= THE PROBLEM =
Restate the data below, keeping every line the same.

[Items listed in a dataset]
____________________

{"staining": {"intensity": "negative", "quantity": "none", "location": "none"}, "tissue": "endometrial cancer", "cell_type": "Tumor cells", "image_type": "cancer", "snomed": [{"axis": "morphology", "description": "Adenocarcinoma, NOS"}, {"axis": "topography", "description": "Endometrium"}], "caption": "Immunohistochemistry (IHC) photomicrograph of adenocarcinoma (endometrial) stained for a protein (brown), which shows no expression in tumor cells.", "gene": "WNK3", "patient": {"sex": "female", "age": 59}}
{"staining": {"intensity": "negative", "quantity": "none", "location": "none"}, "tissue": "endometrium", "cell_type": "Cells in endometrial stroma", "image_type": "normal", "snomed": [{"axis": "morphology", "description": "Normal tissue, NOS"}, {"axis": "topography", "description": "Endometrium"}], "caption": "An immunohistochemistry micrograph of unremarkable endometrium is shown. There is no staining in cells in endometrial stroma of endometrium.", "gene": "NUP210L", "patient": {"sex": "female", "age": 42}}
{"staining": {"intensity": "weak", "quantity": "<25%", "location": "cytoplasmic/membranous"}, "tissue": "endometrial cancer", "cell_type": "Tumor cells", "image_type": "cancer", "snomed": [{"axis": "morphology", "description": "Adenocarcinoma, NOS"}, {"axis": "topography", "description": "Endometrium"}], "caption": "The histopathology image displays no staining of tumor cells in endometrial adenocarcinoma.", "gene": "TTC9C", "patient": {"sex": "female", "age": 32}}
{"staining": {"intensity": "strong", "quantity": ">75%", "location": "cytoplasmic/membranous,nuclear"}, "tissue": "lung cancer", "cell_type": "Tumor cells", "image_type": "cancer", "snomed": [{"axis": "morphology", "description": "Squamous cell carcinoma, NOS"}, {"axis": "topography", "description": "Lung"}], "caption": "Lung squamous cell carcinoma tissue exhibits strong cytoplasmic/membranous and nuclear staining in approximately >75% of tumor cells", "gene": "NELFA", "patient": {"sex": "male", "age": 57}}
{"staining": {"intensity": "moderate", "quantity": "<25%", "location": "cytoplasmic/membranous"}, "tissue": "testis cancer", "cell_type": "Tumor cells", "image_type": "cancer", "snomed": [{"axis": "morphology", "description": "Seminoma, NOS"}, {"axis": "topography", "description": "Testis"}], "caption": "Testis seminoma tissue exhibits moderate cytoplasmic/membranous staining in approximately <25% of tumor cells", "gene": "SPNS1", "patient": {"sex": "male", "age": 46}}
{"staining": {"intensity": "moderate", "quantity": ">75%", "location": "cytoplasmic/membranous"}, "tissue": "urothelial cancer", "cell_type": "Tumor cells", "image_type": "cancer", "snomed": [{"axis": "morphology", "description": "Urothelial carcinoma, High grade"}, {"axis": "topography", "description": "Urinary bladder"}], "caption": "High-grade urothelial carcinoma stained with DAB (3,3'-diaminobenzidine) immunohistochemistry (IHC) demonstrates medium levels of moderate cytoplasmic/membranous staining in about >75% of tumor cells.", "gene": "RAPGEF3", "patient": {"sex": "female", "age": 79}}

____________________

= PROBLEM SOLUTION =
{"staining": {"intensity": "negative", "quantity": "none", "location": "none"}, "tissue": "endometrial cancer", "cell_type": "Tumor cells", "image_type": "cancer", "snomed": [{"axis": "morphology", "description": "Adenocarcinoma, NOS"}, {"axis": "topography", "description": "Endometrium"}], "caption": "Immunohistochemistry (IHC) photomicrograph of adenocarcinoma (endometrial) stained for a protein (brown), which shows no expression in tumor cells.", "gene": "WNK3", "patient": {"sex": "female", "age": 59}}
{"staining": {"intensity": "negative", "quantity": "none", "location": "none"}, "tissue": "endometrium", "cell_type": "Cells in endometrial stroma", "image_type": "normal", "snomed": [{"axis": "morphology", "description": "Normal tissue, NOS"}, {"axis": "topography", "description": "Endometrium"}], "caption": "An immunohistochemistry micrograph of unremarkable endometrium is shown. There is no staining in cells in endometrial stroma of endometrium.", "gene": "NUP210L", "patient": {"sex": "female", "age": 42}}
{"staining": {"intensity": "weak", "quantity": "<25%", "location": "cytoplasmic/membranous"}, "tissue": "endometrial cancer", "cell_type": "Tumor cells", "image_type": "cancer", "snomed": [{"axis": "morphology", "description": "Adenocarcinoma, NOS"}, {"axis": "topography", "description": "Endometrium"}], "caption": "The histopathology image displays no staining of tumor cells in endometrial adenocarcinoma.", "gene": "TTC9C", "patient": {"sex": "female", "age": 32}}
{"staining": {"intensity": "strong", "quantity": ">75%", "location": "cytoplasmic/membranous,nuclear"}, "tissue": "lung cancer", "cell_type": "Tumor cells", "image_type": "cancer", "snomed": [{"axis": "morphology", "description": "Squamous cell carcinoma, NOS"}, {"axis": "topography", "description": "Lung"}], "caption": "Lung squamous cell carcinoma tissue exhibits strong cytoplasmic/membranous and nuclear staining in approximately >75% of tumor cells", "gene": "NELFA", "patient": {"sex": "male", "age": 57}}
{"staining": {"intensity": "moderate", "quantity": "<25%", "location": "cytoplasmic/membranous"}, "tissue": "testis cancer", "cell_type": "Tumor cells", "image_type": "cancer", "snomed": [{"axis": "morphology", "description": "Seminoma, NOS"}, {"axis": "topography", "description": "Testis"}], "caption": "Testis seminoma tissue exhibits moderate cytoplasmic/membranous staining in approximately <25% of tumor cells", "gene": "SPNS1", "patient": {"sex": "male", "age": 46}}
{"staining": {"intensity": "moderate", "quantity": ">75%", "location": "cytoplasmic/membranous"}, "tissue": "urothelial cancer", "cell_type": "Tumor cells", "image_type": "cancer", "snomed": [{"axis": "morphology", "description": "Urothelial carcinoma, High grade"}, {"axis": "topography", "description": "Urinary bladder"}], "caption": "High-grade urothelial carcinoma stained with DAB (3,3'-diaminobenzidine) immunohistochemistry (IHC) demonstrates medium levels of moderate cytoplasmic/membranous staining in about >75% of tumor cells.", "gene": "RAPGEF3", "patient": {"sex": "female", "age": 79}}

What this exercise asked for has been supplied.